就算真的是骆宾王本人又怎样?骆宾王生于初唐,与王勃、卢照龄、杨炯合称初唐四杰。但他的记忆里,除了初唐四杰的诗,还有很多别的人的诗。
他不虚什么。
名叫骆宾王的少年却没将注意力放在苏折禅身上。他此时正瞪大眼睛看着另一个其在高头大马上的华衣少年。
他衣着朴素,想来出生寒门。对方衣着光鲜,一看就知出身不凡。但骆宾王清楚地叫出了那人的名字。
“王安石!”
这三字一出,苏折禅只觉得自己又出现了幻觉。
王安石骑在马上,居高临下地看着骆宾王:“骆宾王,好久不见。

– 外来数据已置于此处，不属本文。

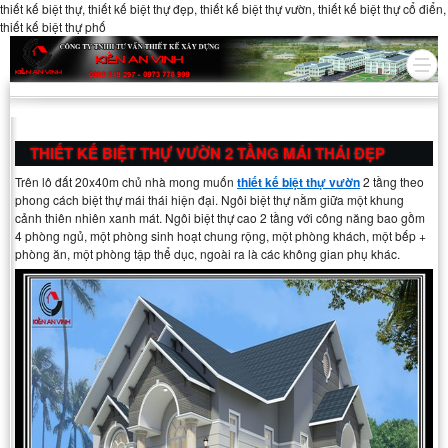
thiết kế biệt thự, thiết kế biệt thự đẹp, thiết kế biệt thự vườn, thiết kế biệt thự cổ điển,
thiết kế biệt thự phố
THIẾT KẾ BIỆT THỰ VƯỜN 2 TẦNG MÁI THÁI ĐẸP
Trên lô đất 20x40m chủ nhà mong muốn
thiết kế biệt thự vườn
2 tầng theo
phong cách biệt thự mái thái hiện đại. Ngôi biệt thự nằm giữa một khung
cảnh thiên nhiên xanh mát. Ngôi biệt thự cao 2 tầng với công năng bao gồm
4 phòng ngủ, một phòng sinh hoạt chung rộng, một phòng khách, một bếp +
phòng ăn, một phòng tập thể dục, ngoài ra là các không gian phụ khác.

”
“是很久不见了。”骆宾王语气凉凉的。
王安石抚摸着骏马的鬃毛,用比他更凉的语气说:“我看你似乎面色不善……当年你七岁咏鹅的劲头哪里去了?”
骆宾王猛然抬头:“你什么意思?”
“没什么意思。”王安石朝他一笑,“只是……你若再不写出些好文章,我可就有理由为你做一篇《伤宾王》了。”
骆宾王听出了他话里的意思。到底是少年,年轻气盛,经不住半点挑拨。他又从小在市井长大,结交的朋友也多是往来的博徒,气性便更大。
他一下子就将王安石拉下马。王安石也好似早有准备,两人瞬间就扭打在一起。
路边停着石化的苏折禅。
他已经不怀疑这个王安石是不是他知道的那个王安石了。
王安石曾写过一名篇《伤仲永》,感叹方仲永少年智慧非凡,却因没得到良好教育,最后泯然于众人矣。方仲永确有其人,王安石和他还是少年相识。两人都是神童,谁也不服谁,还一起好好比拼了一番。
却没想到长大后,王安石依然是才高八斗,方仲永却变得平庸普通。于是王安石写了《伤仲永》,以此来劝诫天下学子,不可仗着自己有天分,就不用心读书。此文一出,就是千古名篇。就在《伤仲永》写完没多久,方仲永就抑郁而终了。